Si cerca inoltre di insegnare a ciascuno ad impegnare
un po’ del proprio tempo autonomamente, giocando o dedicandosi a qualche
occupazione senza l’appoggio di una persona, nonostante gli educatori siano
costantemente presenti; ciò ha delle benefiche ripercussioni sul tempo
trascorso a casa dal soggetto, in questo modo non più totalmente dipendente
dagli altri.
Più volte si è riflettuto sui tempi lunghi e
dilazionati che caratterizzano le giornate al CDP e sulla scelta di non
strutturare le attività interne a mo’ di laboratori, con tempi e spazi fissi.
La rigidità organizzativa che spesso si osserva nei centri per l’handicap tende
a cronicizzarsi, a cronicizzare e lascia poco spazio all’iniziativa personale e
ad aspetti importanti delle relazioni umane.
Per questo al CDP si ritiene fondamentale anteporre al
“fare” fine a se stesso la costante disponibilità (anche spaziale e temporale!)
alla relazione e all’ascolto, al divertimento e al relax (dato che per molti
ragazzi il centro è una sorta di seconda casa).
Si lavora inoltre per creare un contesto umano e
materiale vivace e ricco di stimoli. Ciò permette alle persone di acquisire
maggiore disinvoltura, migliora l’immagine di sé, facilita le relazioni, ma
soprattutto fa bene a chi ci lavora.
Il CDP è un luogo aperto: la socializzazione infatti
corre su due binari, dall’interno all’esterno e viceversa. Ciò ha permesso ai
ragazzi di creare dei rapporti privilegiati all’esterno, di farsi degli amici e
di vivere l’altro in maniera più fluida e naturale.

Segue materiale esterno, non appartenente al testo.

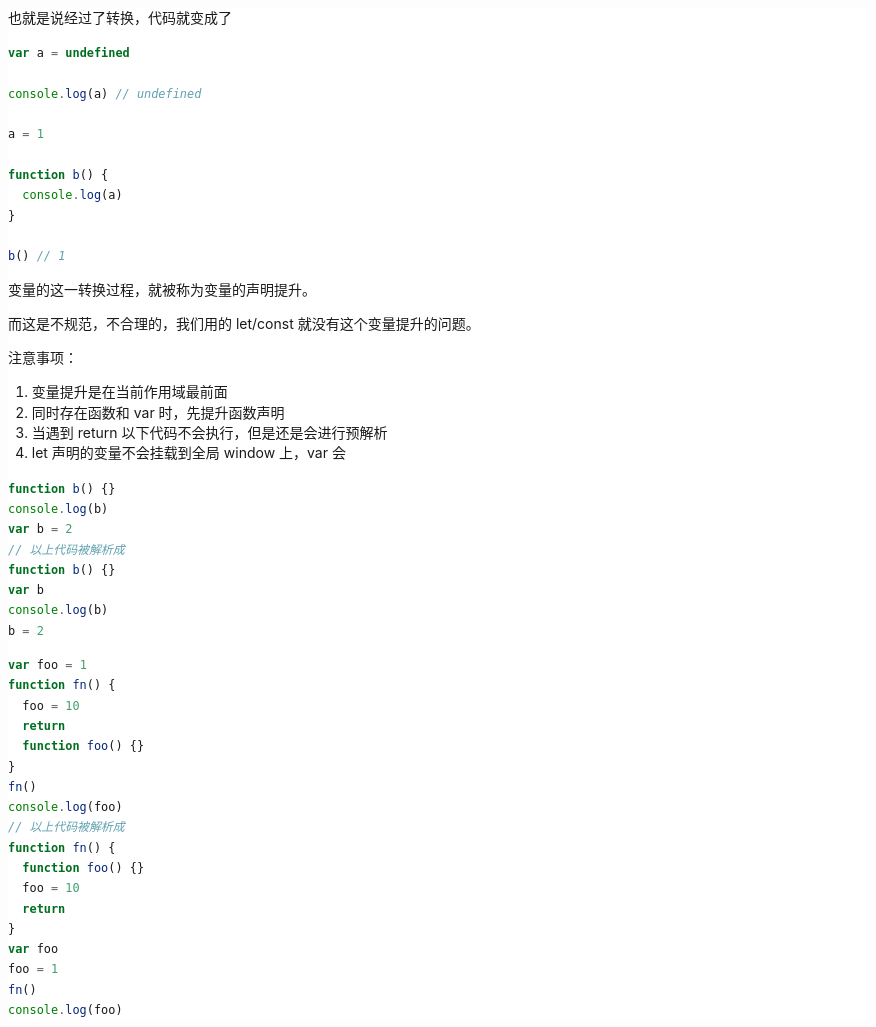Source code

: 也就是说经过了转换，代码就变成了

```js
var a = undefined

console.log(a) // undefined

a = 1

function b() {
  console.log(a)
}

b() // 1
```

变量的这一转换过程，就被称为变量的声明提升。

而这是不规范，不合理的，我们用的 let/const 就没有这个变量提升的问题。

注意事项：

1. 变量提升是在当前作用域最前面
2. 同时存在函数和 var 时，先提升函数声明
3. 当遇到 return 以下代码不会执行，但是还是会进行预解析
4. let 声明的变量不会挂载到全局 window 上，var 会

```js
function b() {}
console.log(b)
var b = 2
// 以上代码被解析成
function b() {}
var b
console.log(b)
b = 2
```

```js
var foo = 1
function fn() {
  foo = 10
  return
  function foo() {}
}
fn()
console.log(foo)
// 以上代码被解析成
function fn() {
  function foo() {}
  foo = 10
  return
}
var foo
foo = 1
fn()
console.log(foo)
```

Il servizio, nel corso degli anni, si è rivelato un
consistente supporto alle famiglie, anche in situazioni di emergenza (ad
esempio ricoveri ospedalieri dei genitori); con esse, considerate come
interlocutori privilegiati, si è in un costante e stretto rapporto di
collaborazione. In alcuni casi tutto ciò ha evitato l’istituzionalizzazione,
anche se la richiesta per qualcuno di un’accoglienza a tempo pieno è pressante.

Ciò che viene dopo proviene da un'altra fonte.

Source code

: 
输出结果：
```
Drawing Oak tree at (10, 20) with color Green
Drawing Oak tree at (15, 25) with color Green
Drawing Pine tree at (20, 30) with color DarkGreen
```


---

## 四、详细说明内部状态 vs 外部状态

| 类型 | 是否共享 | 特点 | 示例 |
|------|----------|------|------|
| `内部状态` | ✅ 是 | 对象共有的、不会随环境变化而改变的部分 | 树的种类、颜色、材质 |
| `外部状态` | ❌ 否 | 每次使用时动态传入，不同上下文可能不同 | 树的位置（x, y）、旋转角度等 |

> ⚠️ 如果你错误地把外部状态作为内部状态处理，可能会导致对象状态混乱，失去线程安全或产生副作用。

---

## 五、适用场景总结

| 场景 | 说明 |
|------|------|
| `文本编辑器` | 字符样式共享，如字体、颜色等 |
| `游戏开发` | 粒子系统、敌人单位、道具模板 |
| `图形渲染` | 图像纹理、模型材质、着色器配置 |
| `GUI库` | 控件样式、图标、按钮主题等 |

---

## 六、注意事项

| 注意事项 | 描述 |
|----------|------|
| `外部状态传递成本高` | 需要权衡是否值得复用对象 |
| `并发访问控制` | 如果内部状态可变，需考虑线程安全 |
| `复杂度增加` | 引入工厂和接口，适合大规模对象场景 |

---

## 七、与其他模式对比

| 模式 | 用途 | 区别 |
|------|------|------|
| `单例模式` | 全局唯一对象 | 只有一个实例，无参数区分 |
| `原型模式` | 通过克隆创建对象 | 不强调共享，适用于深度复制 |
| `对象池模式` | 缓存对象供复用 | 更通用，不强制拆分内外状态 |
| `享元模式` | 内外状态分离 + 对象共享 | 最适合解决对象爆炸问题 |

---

Si sta lavorando per affiancare al CDP una struttura residenziale sia per
evitare lo sradicamento delle persone sia per dare significato e continuità al
lavoro sinora svolto: la conquista del territorio, lo stabilizzarsi di
molteplicità di rapporti, i riferimenti costruiti anno dopo anno, passo dopo
passo, non devono venire vanificati.
Nel limite delle possibilità ci si sta impegnando nel
tentativo di creare all’esterno una nuova cultura rispetto all’handicap. Da
tempo ci si è resi conto che gli operatori non sono sufficienti per assicurare
qualità; occorre l’aiuto di altre persone, come volontari con i quali
collaborare per dare vita ad attività ricreative anche quando il soggetto è a
casa propria.
La nostra convinzione, che un servizio debba il più
possibile operare in senso “centrifugo” e non “centripeto”, si scontra con
difficoltà di diverso tipo: il territorio che offre risorse limitate, la
tipologia dell’utenza che restringe ulteriormente le possibilità, i limiti
imposti dall’organizzazione stessa, in primo luogo la necessità di garantire la
copertura dei turni, ecc.
Molti sono ancora gli aspetti problematici, come la
presenza costante degli utenti che lascia poco spazio alla riflessione, alla
documentazione, all’aggiornamento, sentiti sempre più come una necessità
irrinunciabile.
Più in generale, il coinvolgimento e la
responsabilizzazione degli operatori sono molto forti. Il godere di una buona
“libertà di iniziativa”, se da una parte è di costante stimolo al rinnovamento
e a migliorare, dall’altra comporta spesso il non poter delegare la risoluzione
di molte questioni.
Ci sentiamo comunque di sostenere che, nonostante
spesso si senta dire che il lavoro con persone in situazione di gravità sia per
definizione routinario e depauperante, l’esperienza al centro diurno prolungato
mostra che un luogo vivo, ove esista uno scambio reale tra operatori ed utenti,
può divenire un luogo di crescita per entrambi.
(*) Educatrici professionali in servizio presso il CDP.